My idea is to take the intended experience for a service, and compare that to the actual customer/user service experience. An "incident" then becomes ANY variance between the expected and actual experience. They could be good or bad things. I want to know about errors, of course. I also want to know about the ways the users of my service do things differently, and possibly better than, the way we expected it to be used. I'll know a lot more about the value of the service this way.

This requires a bit of imagining the future, but it can be a near-term future. Developers can focus efforts on gathering and reporting customer experience with their apps. Would there be a market for applications that could allow configuration of customer experience standards? I know I would be interested in purchasing an app that, in addition to it's user functionality, included this sort of capability.

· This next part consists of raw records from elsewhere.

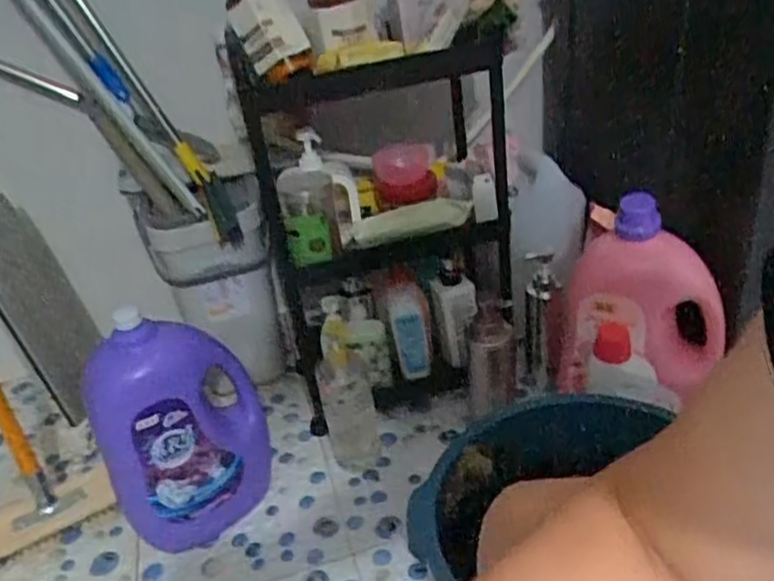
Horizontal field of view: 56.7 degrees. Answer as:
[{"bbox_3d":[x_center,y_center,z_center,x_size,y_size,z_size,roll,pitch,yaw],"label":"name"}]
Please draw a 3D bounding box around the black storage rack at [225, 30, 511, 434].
[{"bbox_3d":[-0.014,-0.110,1.194,0.391,0.568,0.339,-16,33,-13],"label":"black storage rack"}]

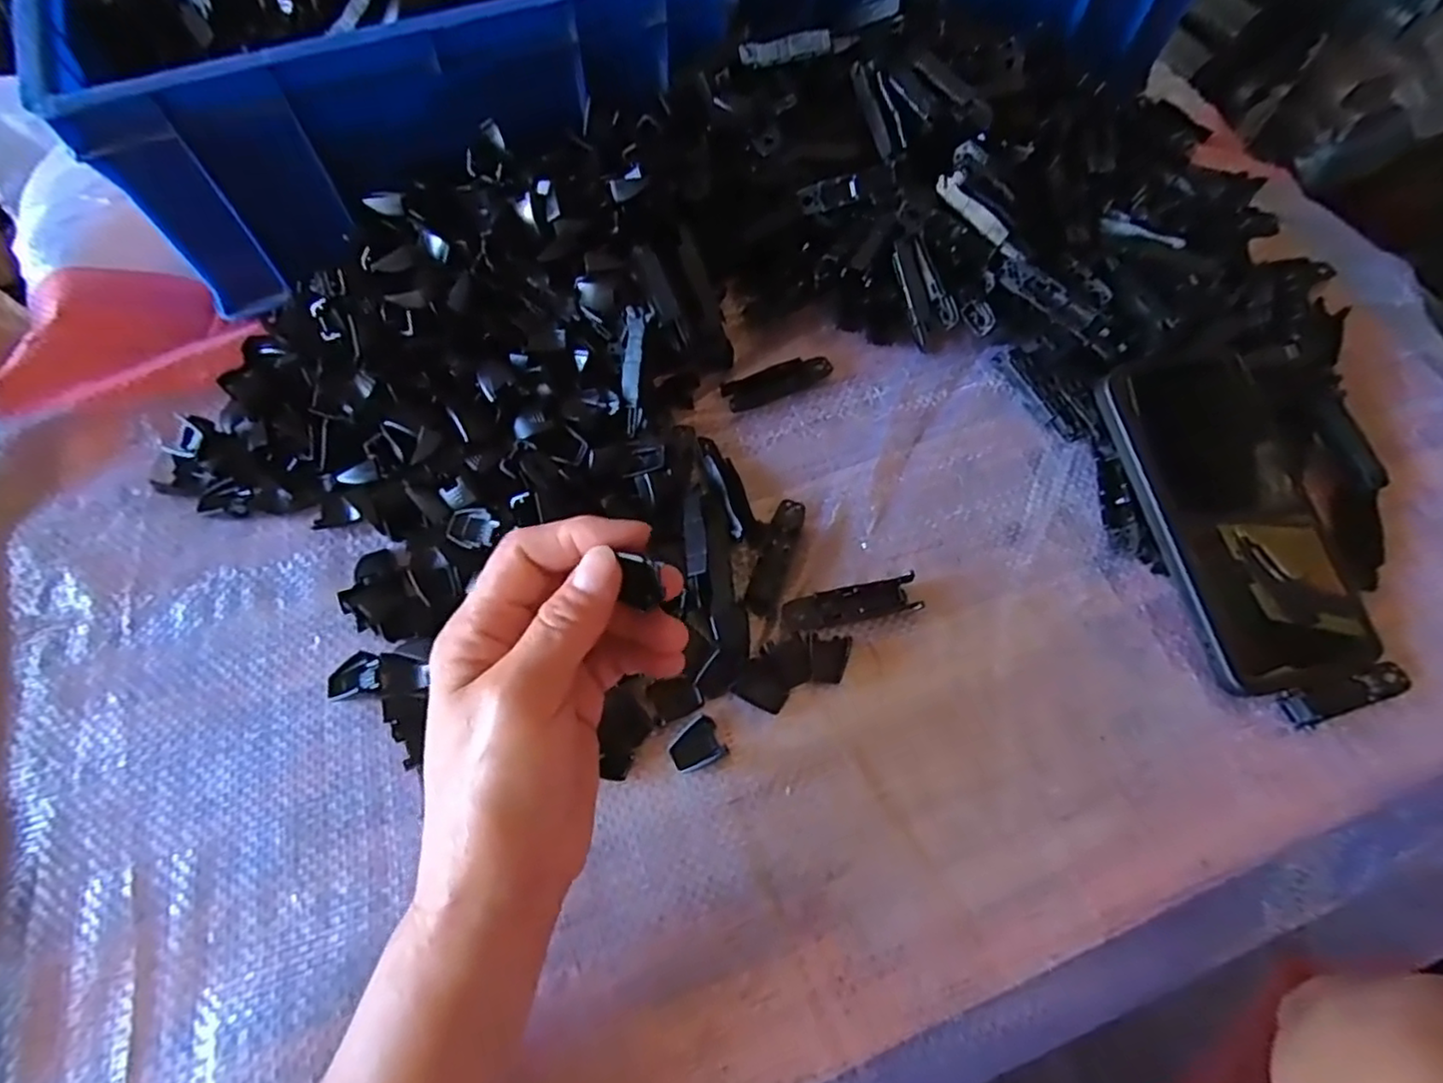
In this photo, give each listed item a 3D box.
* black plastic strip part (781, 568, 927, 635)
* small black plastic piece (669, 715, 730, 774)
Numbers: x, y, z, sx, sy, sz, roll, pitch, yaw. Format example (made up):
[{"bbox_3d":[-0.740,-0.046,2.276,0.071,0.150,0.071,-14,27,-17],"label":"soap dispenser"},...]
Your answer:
[{"bbox_3d":[0.062,0.030,0.317,0.065,0.008,0.018,-10,64,-6],"label":"black plastic strip part"},{"bbox_3d":[-0.011,0.088,0.289,0.023,0.007,0.018,-24,66,-13],"label":"small black plastic piece"}]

In the mean time, we can use many of the tools we already use for measuring customer experience. First, however, we need to document what we expect that experience to be and what it should provide.


  1. Love it. 100% agree.

    Except :) don't overwork the Incident. incident management is about making users happy again, restoring service or dealing with a perceived loss of service. it is user-focused: that is the expertise, the goal, the metrics.

    By all means track all interruptions to service or deviations from service levels. I've long argued we need an Interruption entity. Just don't use the Incident for it. i know ITIL does but that's damaging to our ability to be good at restoring a user's experience. i agree that's not what we should measure, but it is still a really important activity.

    Put another way, currently Incident Management is outward facing - let's not focus it on internal issues.

  2. Great post Dan.

    Reminds me of a post I did in 2008 on how I reported outages. I called it "Service Outage Avoidance" metric. It turned around the focus of resolving to avoiding. It had significant results for my team and changed the dynamic in how we accepted releases and planned architectures. We started with HA and worked backwards.

    Take a read and let me know what you think.


  3. Matt, I like your post, and agree that there are some similarities. The biggest difference is what I'm looking at is impacted by technology, but not necessarily the technology (CIs) itself. I've already seen some confusion between what I mean around customer experience vs. service levels. Service levels usually mean things like "how long did it take for the transaction to process?" Customer experience is about how the customer/consumer/user touchpoints with the service.

    A simple example would be a customer placing an order for a widget through our app. Our experience design indicates that the process of placing the order should take 3 clicks, over an average of 90 seconds, taking into account pieces of information that the customer may need to gather from other sources (credit card info, shipping address, etc). A variance from this experience would be a customer transaction that takes 7 clicks over a 15 minute period. The variance may be due to technology, and it may be due to customer issues. Either way, I'm interested. A variance could also be a customer transaction that involves only 2 clicks over 25 seconds. That variance may be good or bad; but either way I want to get to the cause.

    This is an oversimplified example, but I hope it makes the point. I want to focus service management on the customer experience, of which the technology is one, hugely important, part.